The Aichi AB-3 was a Japanese ship-board reconnaissance floatplane of the 1930s. The AB-3, a single-seat, single-engined biplane, was designed to equip a light cruiser Ning Hai being built in Japan for the Chinese navy, a single aircraft being accepted by the Chinese.

==Development and design==
In 1928, the Republic of China Navy, keen to modernise its obsolete fleet, placed orders for a class of two light cruisers, the Ning Hai class, to be designed in Japan, with the lead ship to be built at the Harima shipyard in Japan, and the second ship, with Japanese help, in China. The ships were designed to carry two small seaplanes each, with a small hangar being provided for a folded aircraft, and the Japanese Navy placed an order with Aichi for a single seat floatplane to equip these ships.

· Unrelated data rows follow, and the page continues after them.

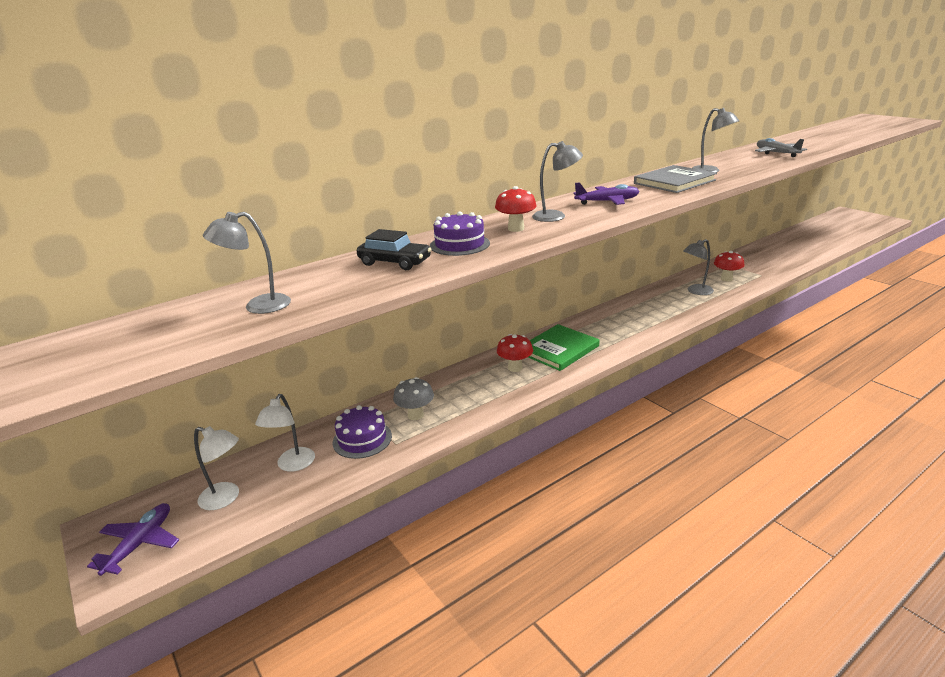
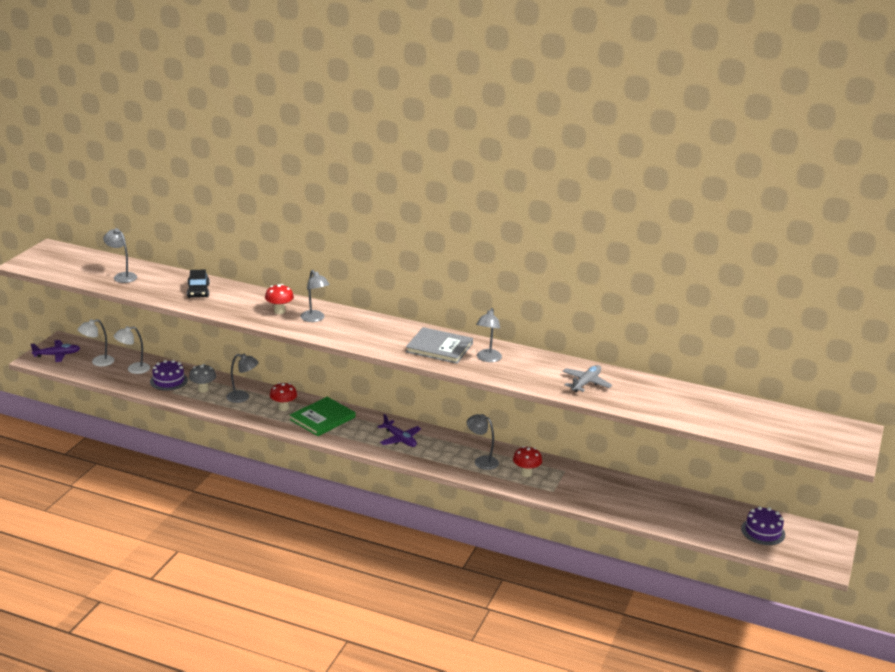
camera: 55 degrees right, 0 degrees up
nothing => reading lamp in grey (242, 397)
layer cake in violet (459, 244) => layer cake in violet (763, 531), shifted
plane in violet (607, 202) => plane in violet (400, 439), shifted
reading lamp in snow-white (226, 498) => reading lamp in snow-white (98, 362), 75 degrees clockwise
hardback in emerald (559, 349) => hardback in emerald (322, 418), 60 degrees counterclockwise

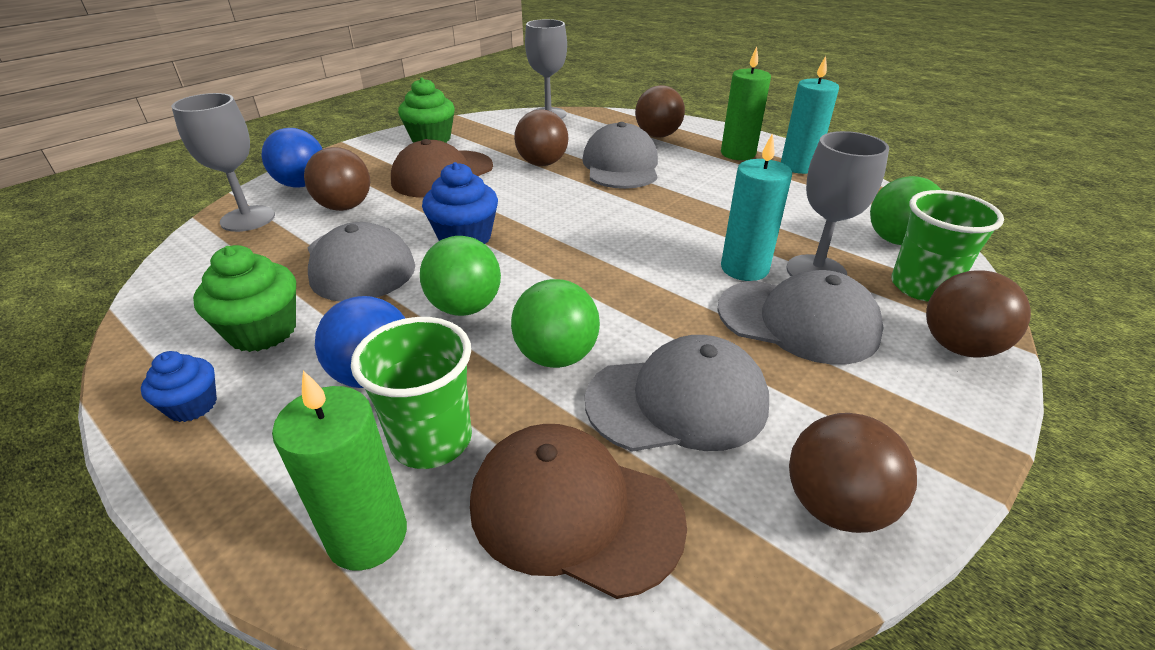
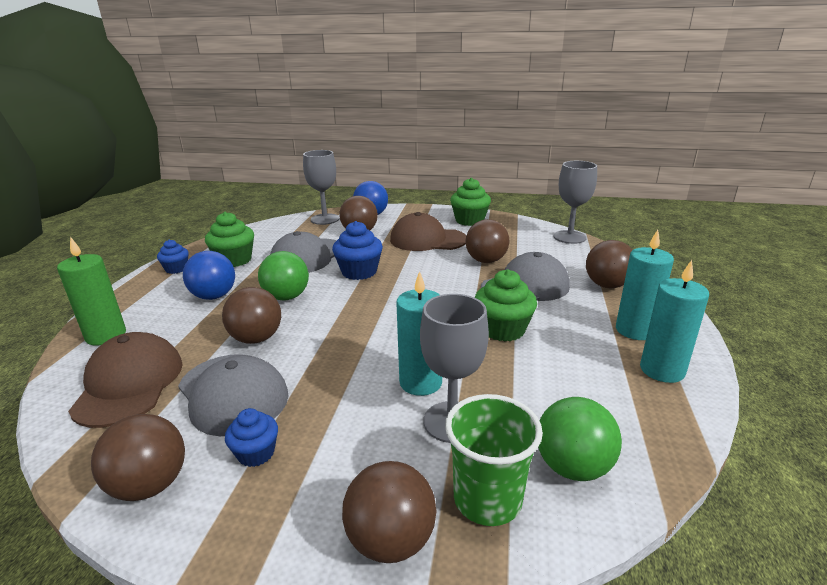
camera: 60 degrees right, 10 degrees down
tumbler in emerald (431, 440) => nothing
baseball cap in grey (797, 321) => nothing
nothing => muffin in royal blue (256, 453)
nothing => muffin in emerald (503, 329)
sphere in emerald (556, 356) => sphere in brown (256, 338)
pillar candle in emerald (738, 154) => pillar candle in teal (635, 330)

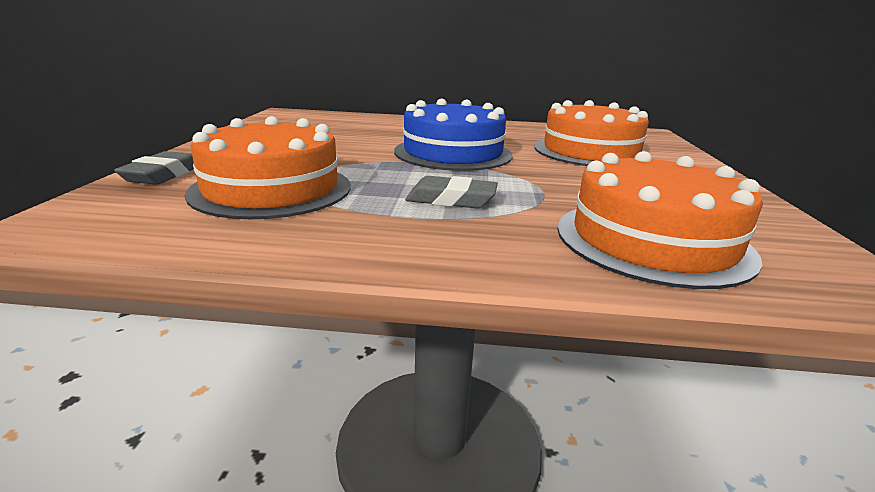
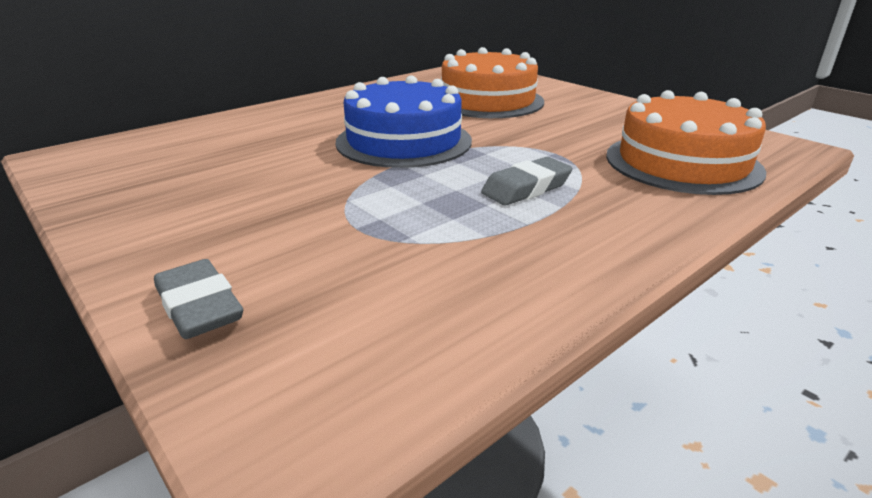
camera: 45 degrees left, 5 degrees up
layer cake in bright orange (271, 189) => nothing

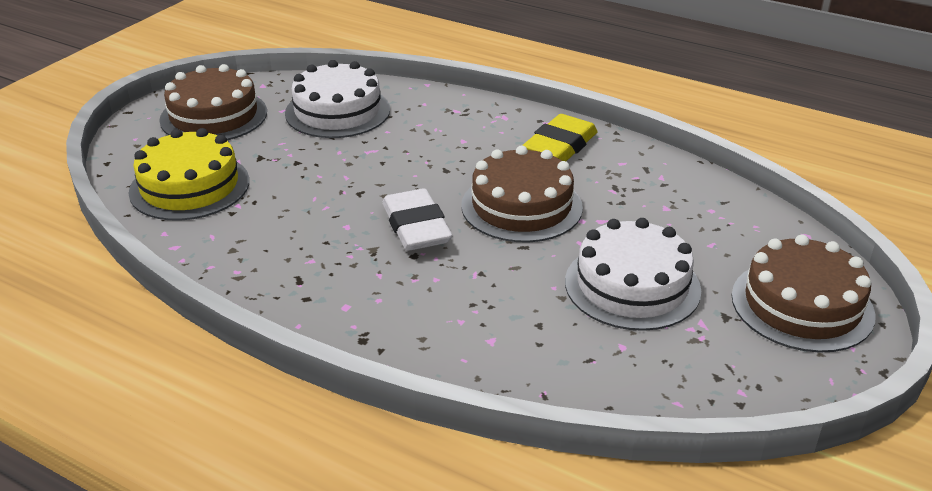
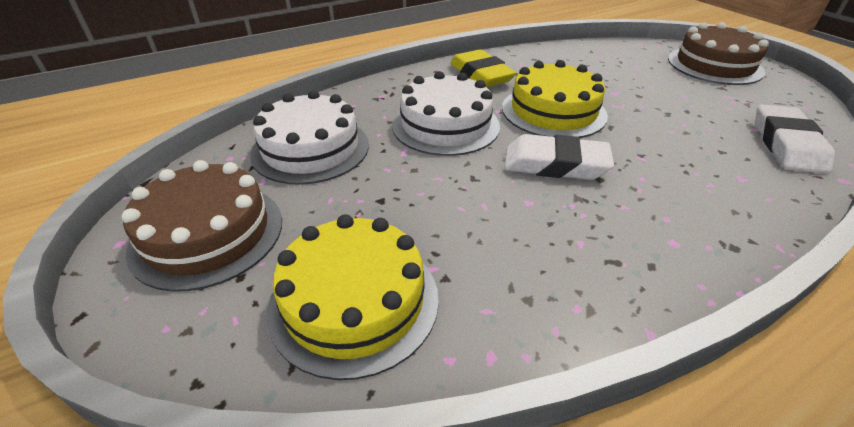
camera: 60 degrees left, 5 degrees up
nothing => eraser in snow-white (787, 145)
layer cake in snow-white (632, 285) => layer cake in snow-white (445, 125), shifted
layer cake in brown (521, 206) => layer cake in bright yellow (553, 111)

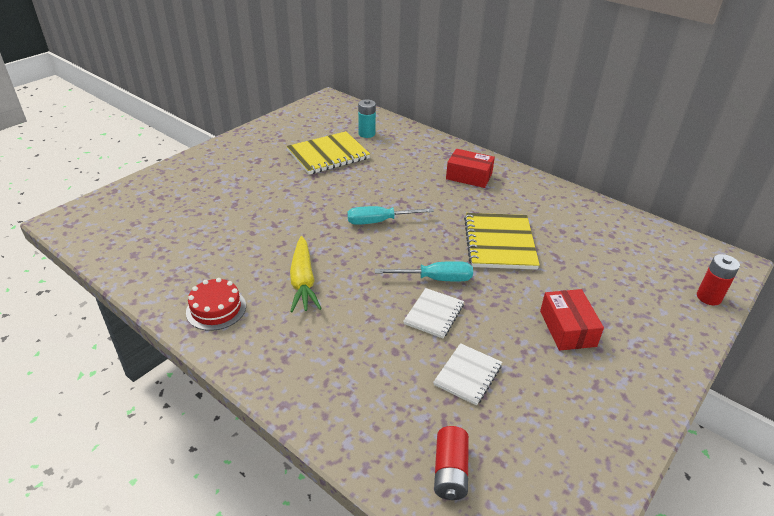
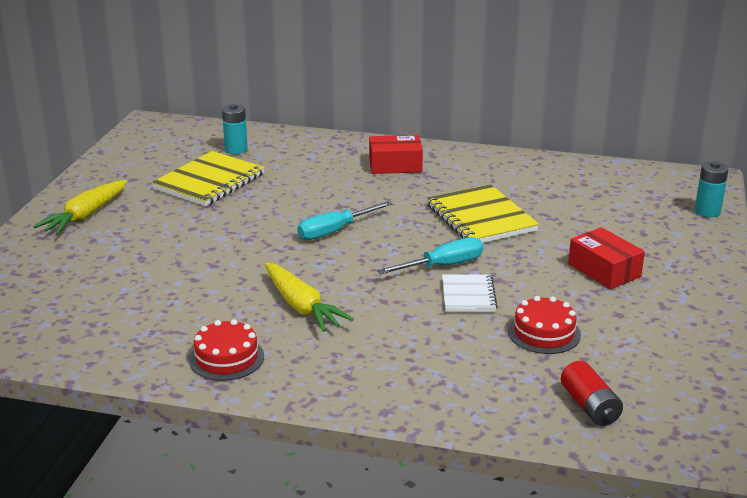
camera: 25 degrees left, 10 degrees down
nothing => root vegetable in bright yellow (85, 216)
notebook in snow-white (468, 375) => layer cake in scarlet (544, 333)
battery in scarlet (709, 297) => battery in teal (707, 211)

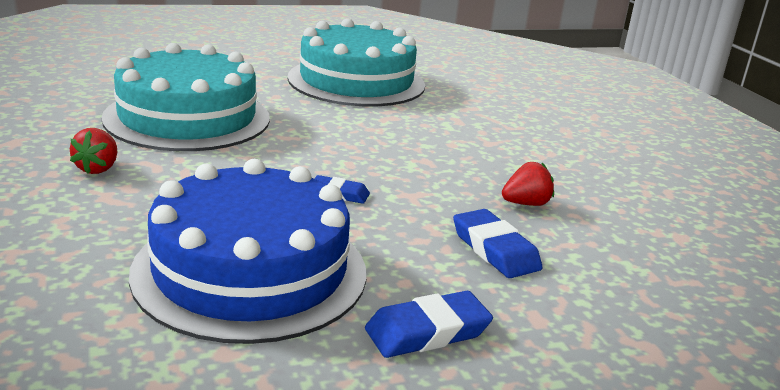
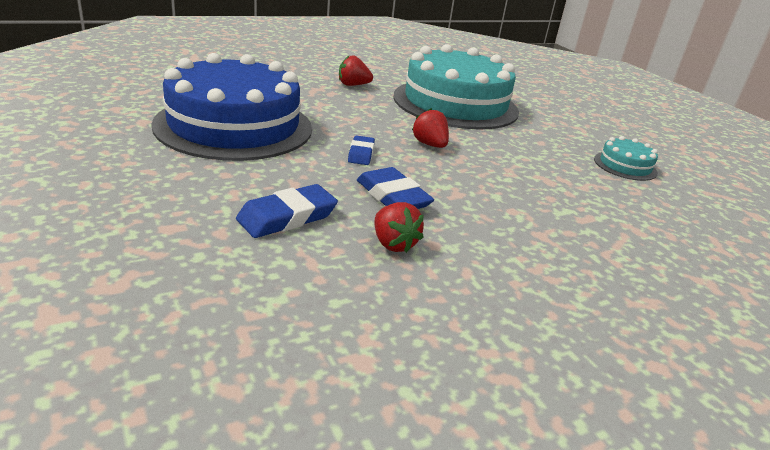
camera: 80 degrees right, 5 degrees up
nothing => toy strawberry in scarlet (430, 145)
eraser in royal blue (427, 332) => eraser in royal blue (392, 196), shifted
layer cake in teal (356, 81) => layer cake in teal (625, 166), x0.42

Aichi's designer, Tetsuo Miki based his design on his Aichi AB-2 two seat floatplane which was under design for the Imperial Japanese Navy, producing a small single-seat biplane of mixed wood and metal construction with single-bay wings, powered by a 130 hp (97 kW) Gasuden Jimpu radial engine. It had twin floats, and had detachable wings to aid storage aboard ship. The prototype AB-3 was completed in January 1932, and when flown for the first time in February that year proved to have excellent performance, exceeding the specification in all ways.

==Operational history==
The prototype was accepted by the Chinese navy, but no further production ensued, the Chinese instead building a similar aircraft of local design, the Naval Air Establishment Ning Hai, powered by the same engine that powered the AB-3.